Yandex.Metrika
Следи за новостями в Телеграм
09:56, 11 июля 2013

Михаил Дьяченко: Есть ли смысл в новых праздниках?

Армия, День Победы, Площадь Победы, Призыв в армию

В этом году, как и прежде, празднование Дня семьи, любви и верности, вызвало у наших земляков много вопросов. «Про что этот навязанный сверху праздник, и к чему он?» — вопрошают калужские писатели на клавиатуре и сниматели на айфоны, приученные с равным недоверием относиться к любой правительственной инициативе. «Почему именно Петр и Феврония, отчего вдруг именно они?» — снова и снова звучит вопрос. Я сперва было думал легким слогом пересказать повесть о жизни канонизированной княжеской четы, тем более, что их судьба того стоит, но потом решил поговорить о праздниках вообще.
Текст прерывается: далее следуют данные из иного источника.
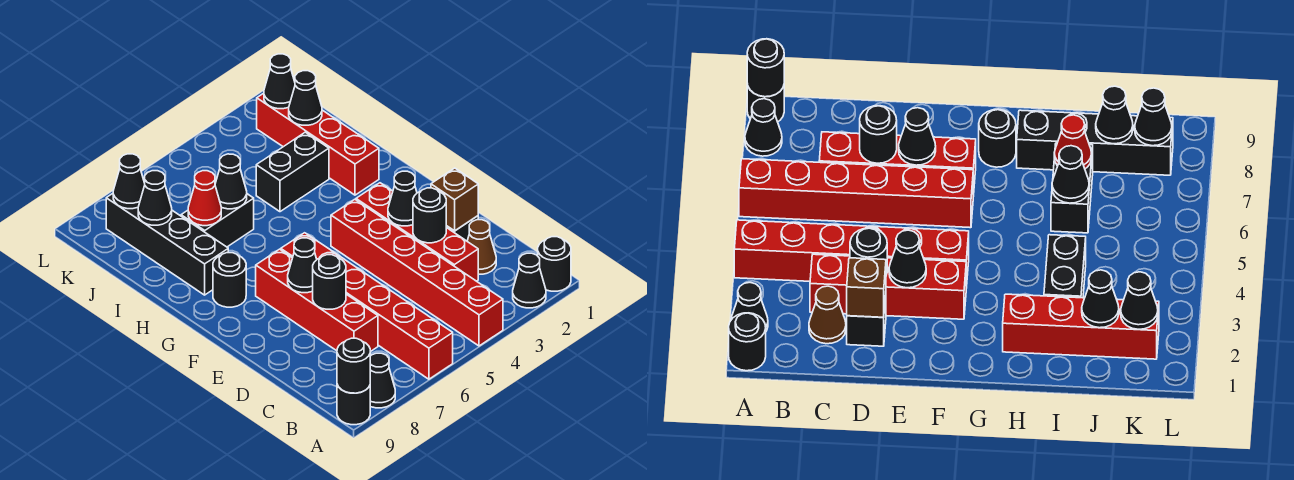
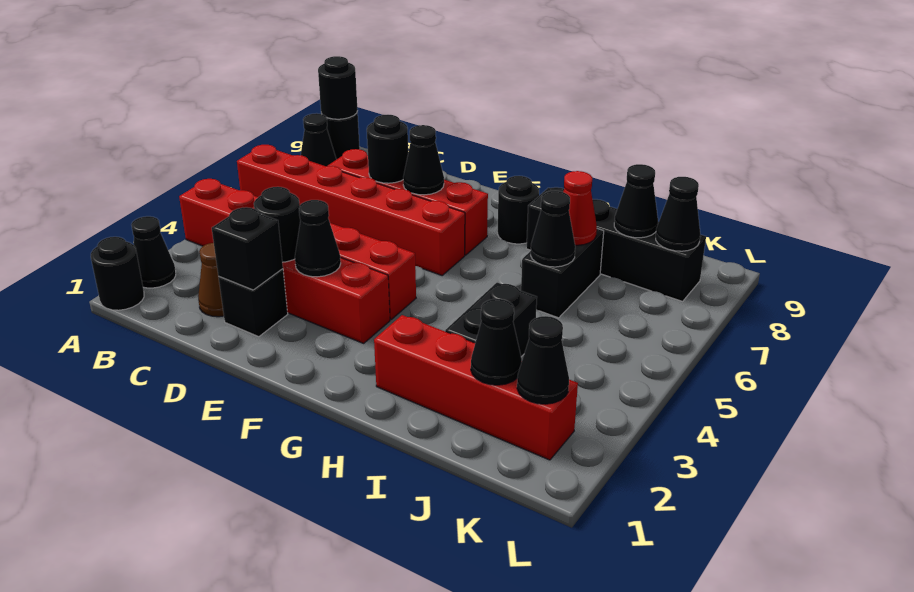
brown 1x1 brick [431,168,478,231] -> black 1x1 brick [212,207,283,290]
С праздниками у нас в стране сложно. Государственный праздник, он же по сути, что? Он есть маркер, определяющий некий важный момент. Есть вот День победы, или День космонавтики. И первый, и второй — память о важных событиях. А есть, скажем, 8 марта, международный женский день. Событий с ним никаких не связано, а связана некая фантазия об освобождении женщины. Но в любом случае, устанавливая праздники, государство заявляет: «Вот, дорогие граждане, это для вас отныне будет важно, тут, граждане, вы остановитесь, работать перестанете!.. Это, между прочим, всех касается, если кто не понял! Так вот, все бросьте, остановитесь, и внимательно подумайте. О чем я сказало, о том и подумайте.»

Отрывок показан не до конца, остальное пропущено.